* **Task details**
A single number is required: how many lines in the records below contain "front".
------ Given entries
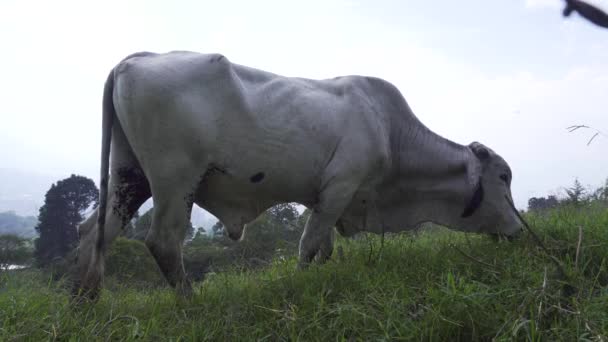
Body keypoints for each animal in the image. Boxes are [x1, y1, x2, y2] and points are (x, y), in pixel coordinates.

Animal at [75, 51, 524, 300]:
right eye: (503, 177)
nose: (521, 232)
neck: (391, 132)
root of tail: (136, 59)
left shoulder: (324, 198)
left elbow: (324, 249)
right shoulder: (340, 187)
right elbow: (308, 248)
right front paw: (300, 287)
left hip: (130, 175)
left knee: (95, 232)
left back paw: (85, 302)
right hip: (176, 178)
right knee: (163, 241)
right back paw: (191, 304)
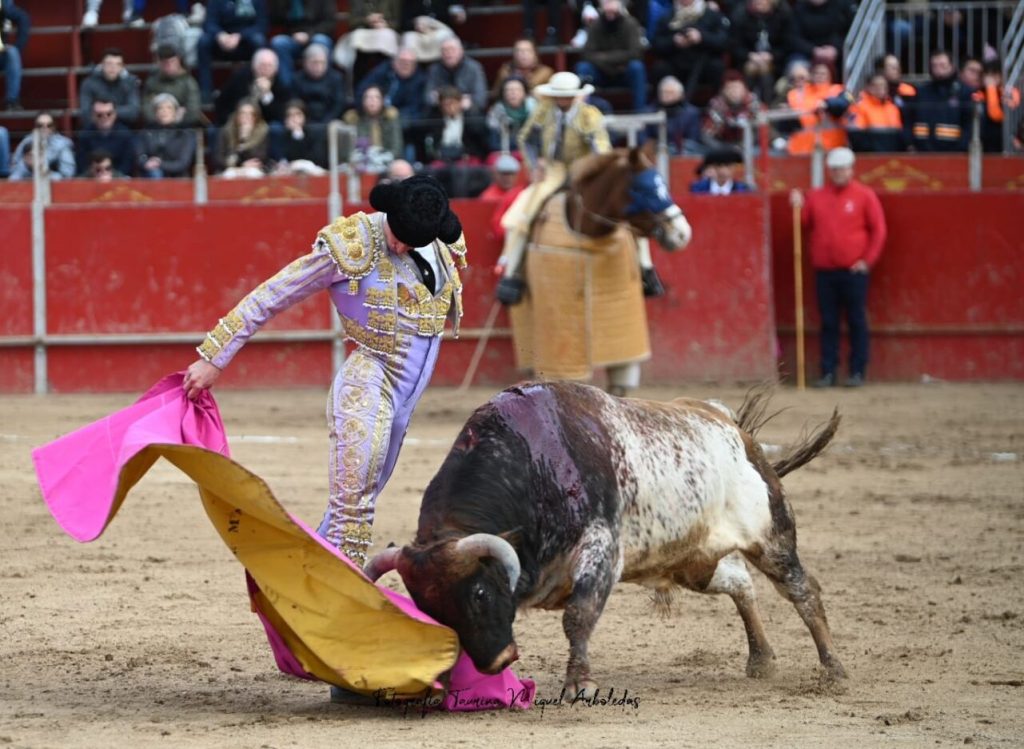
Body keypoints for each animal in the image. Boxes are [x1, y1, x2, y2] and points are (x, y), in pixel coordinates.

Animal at [364, 383, 843, 692]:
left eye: (480, 592)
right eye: (428, 606)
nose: (496, 661)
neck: (532, 463)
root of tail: (729, 423)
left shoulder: (602, 547)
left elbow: (578, 616)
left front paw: (580, 684)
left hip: (772, 536)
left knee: (803, 590)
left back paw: (833, 670)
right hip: (692, 563)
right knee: (741, 584)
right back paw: (761, 659)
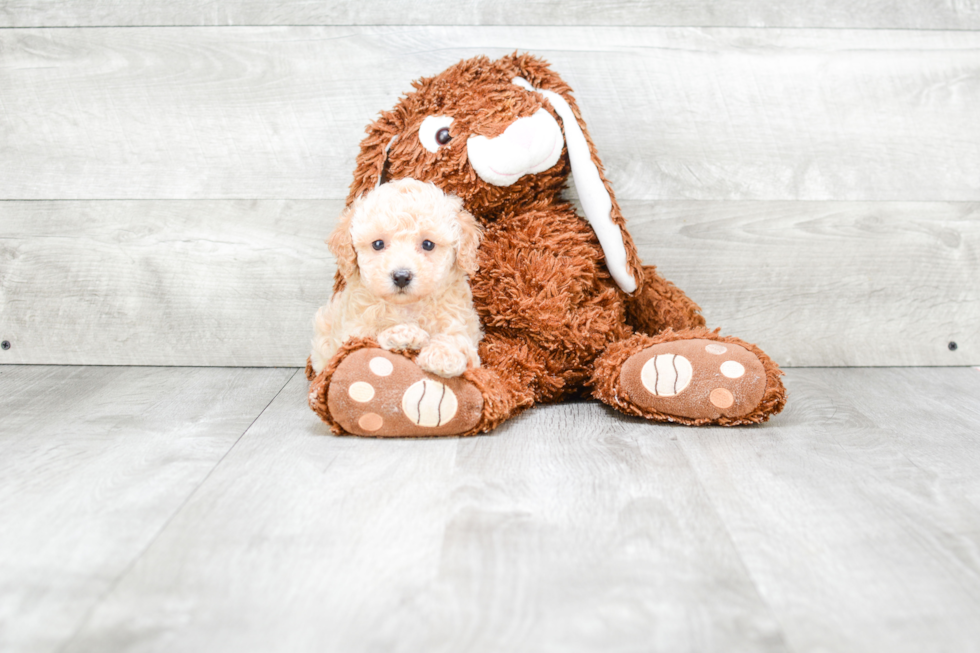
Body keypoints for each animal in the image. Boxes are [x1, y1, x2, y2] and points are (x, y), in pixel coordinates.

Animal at [310, 178, 482, 380]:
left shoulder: (462, 324)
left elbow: (457, 337)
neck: (407, 307)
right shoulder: (352, 332)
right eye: (378, 244)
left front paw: (443, 355)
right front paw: (404, 334)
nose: (401, 276)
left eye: (428, 244)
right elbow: (370, 334)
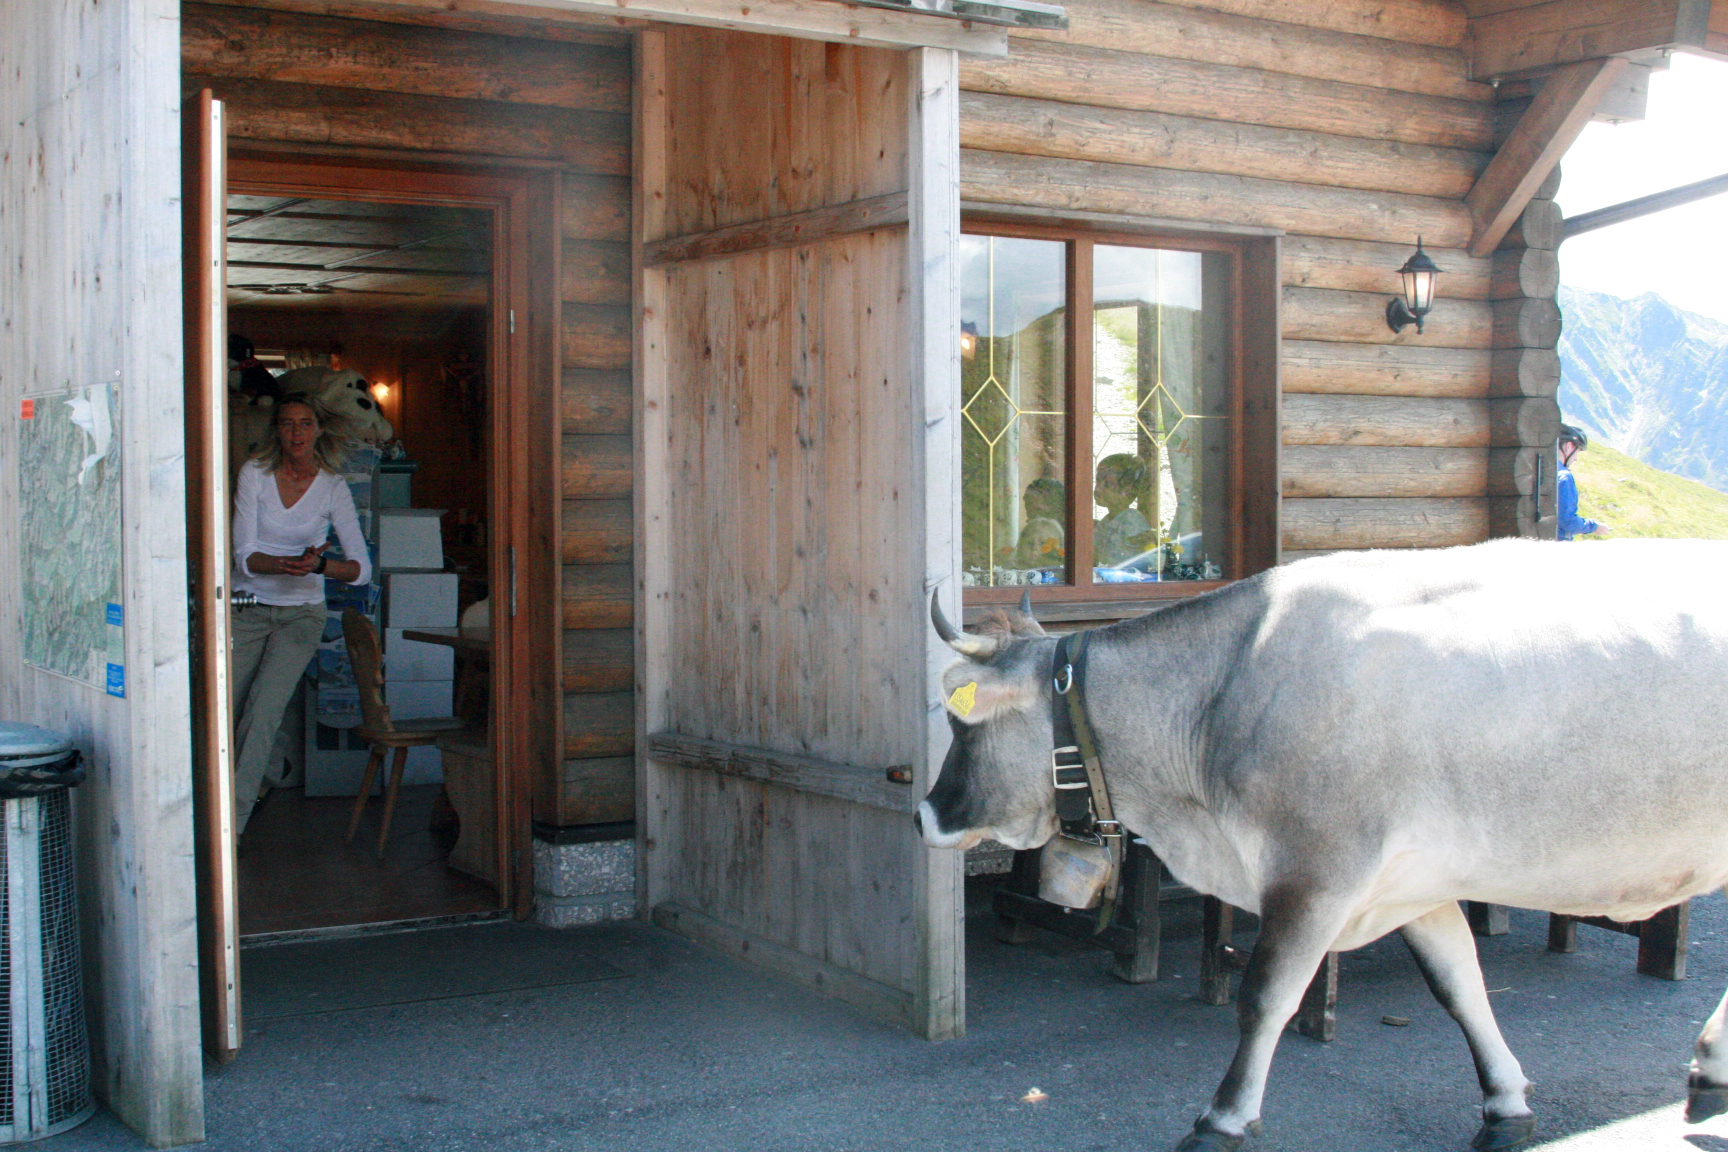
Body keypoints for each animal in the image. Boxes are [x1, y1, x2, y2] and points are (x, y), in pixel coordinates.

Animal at [917, 538, 1728, 1152]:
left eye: (963, 724)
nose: (926, 814)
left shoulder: (1318, 875)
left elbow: (1265, 996)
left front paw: (1222, 1120)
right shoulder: (1413, 882)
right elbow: (1458, 985)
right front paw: (1505, 1102)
------------
* **Response box**
6